This time of year, many anxiously await the United States Supreme Court's rulings on cases covering a wide range of legal topics. This year one of the cases the court heard concerns U.S. immigration matters. Though the case was based in another state, the decision is likely of interest to many throughout the nation including the Miami area.

The case concerned the state’s requirement that potential voters provide proof that they were citizens of the nation before being able to register to vote. The requirement had been in place in Arizona for close to 10 years. In a 7-2 vote, the court determined the requirement was in violation of federal law.

More specifically, the Arizona law, that required either a birth certificate or passport to show citizenship, was deemed to violate a federal statute that did not necessitate proof of any kind. Instead, individuals who registered to vote while obtaining a driver's license only needed to provide their signature on a form indicating they were in fact eligible to cast a vote in an election in the U.S. In support of the decision the opinion pointed out that it is up to Congress to create election laws. A requirement such as the one placed upon prospective voters in Arizona infringed upon that.

The voter law, which was approved by voters in the state in 2004, was apparently an effort by the state to deal with what it believes is a lack of effort on the federal level to address the presence of undocumented individuals in Arizona.

It is likely that state of Arizona will take action in response to the decision. It can ask the federal Election Assistance Commission for permission to change the uniform voter registration that is used throughout the country. Should that request be denied, the state could sue. There is likely more to come on this matter.
|---|
Work instructions
List every government body that the passage on Arizona's voter registration law names. The items after this passage have no connection to it.

Dataset
|---|
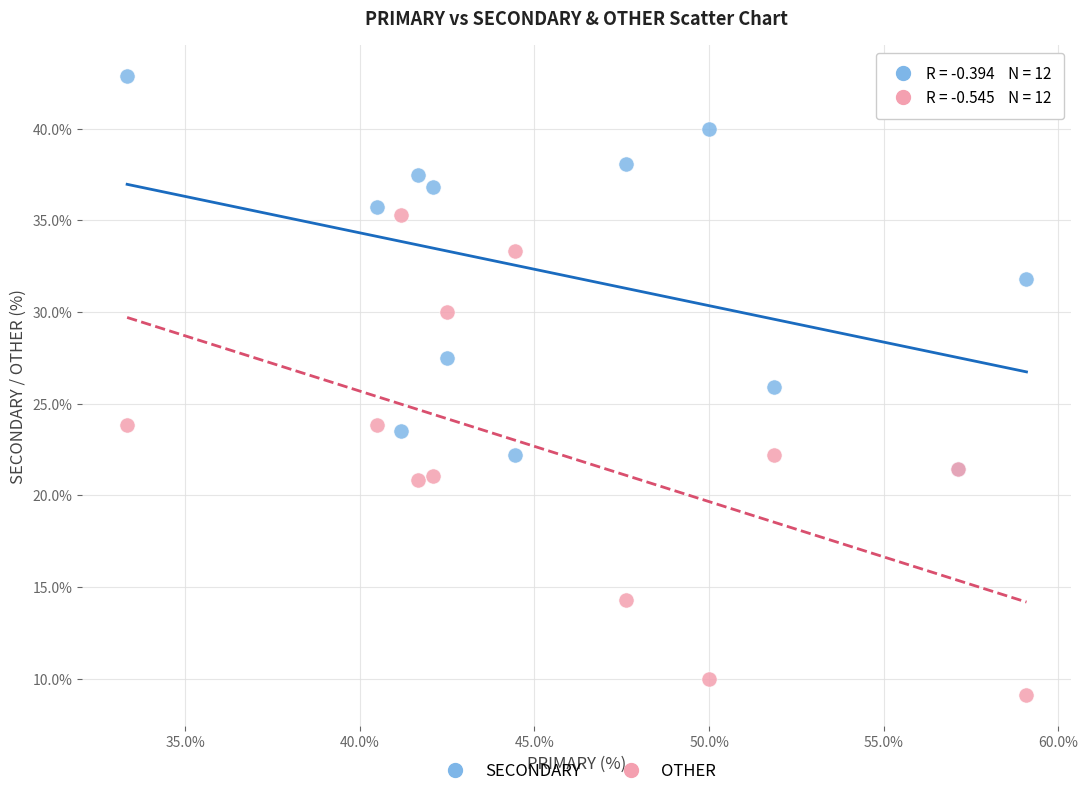

Which series contains the highest Y value?

SECONDARY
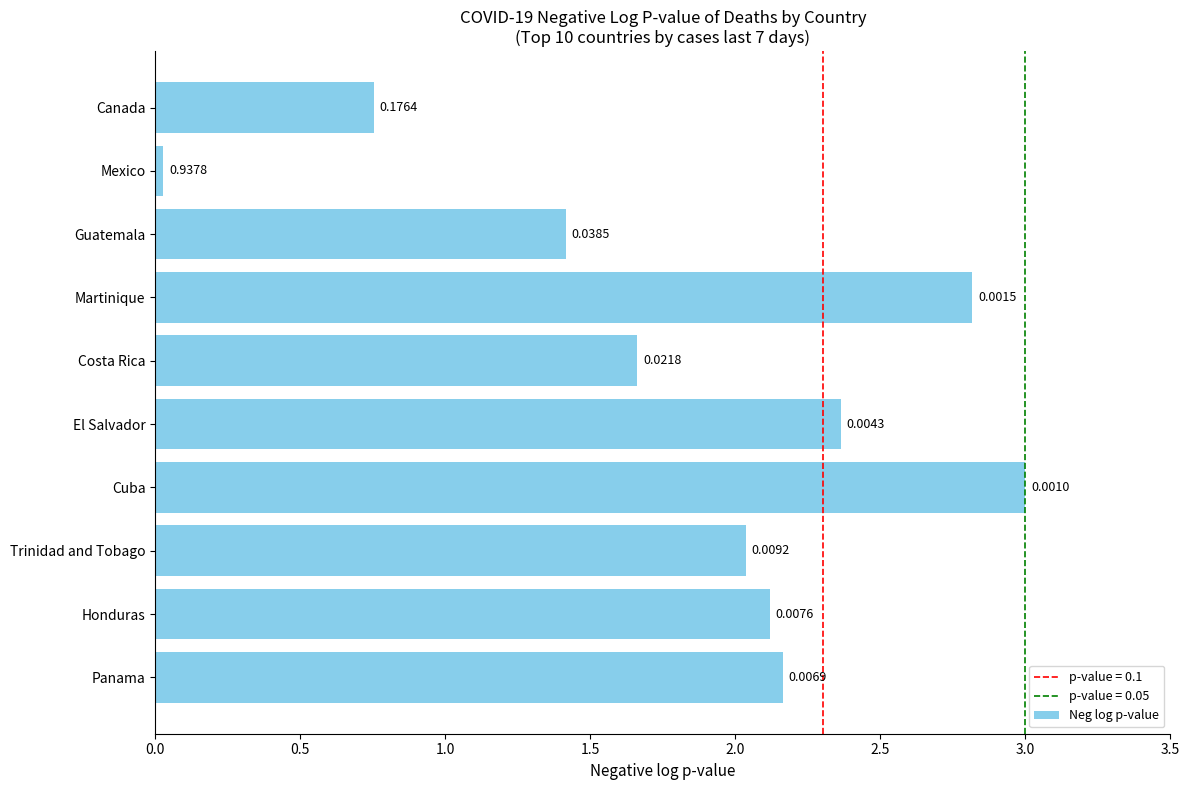

At which category does the chart reach its minimum across all series?

Mexico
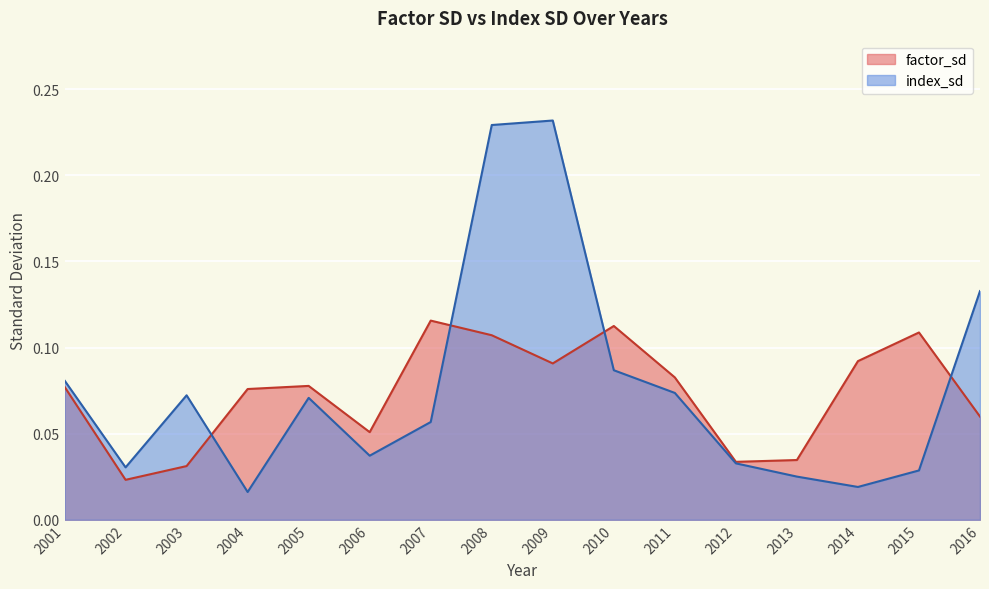

True or false: factor_sd has more than 2 interior local peaks.

True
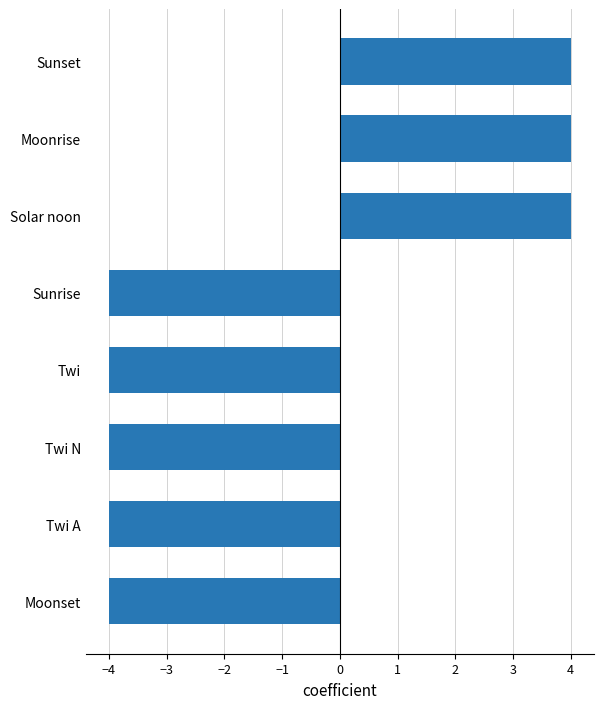

What is the sum of the values at Sunset and Solar noon?

8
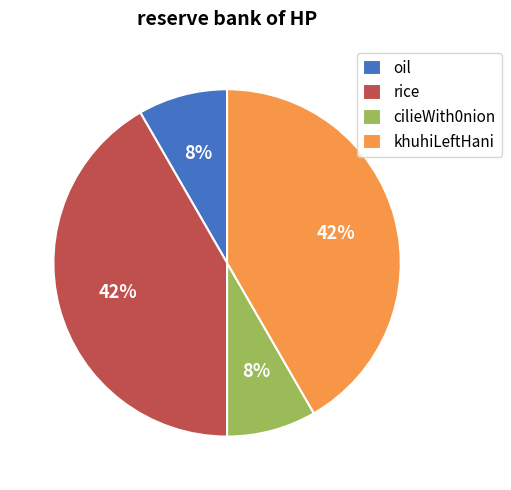

Between rice and cilieWith0nion, which is larger?

rice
|---|
Written response
United States Supreme Court, Congress, federal Election Assistance Commission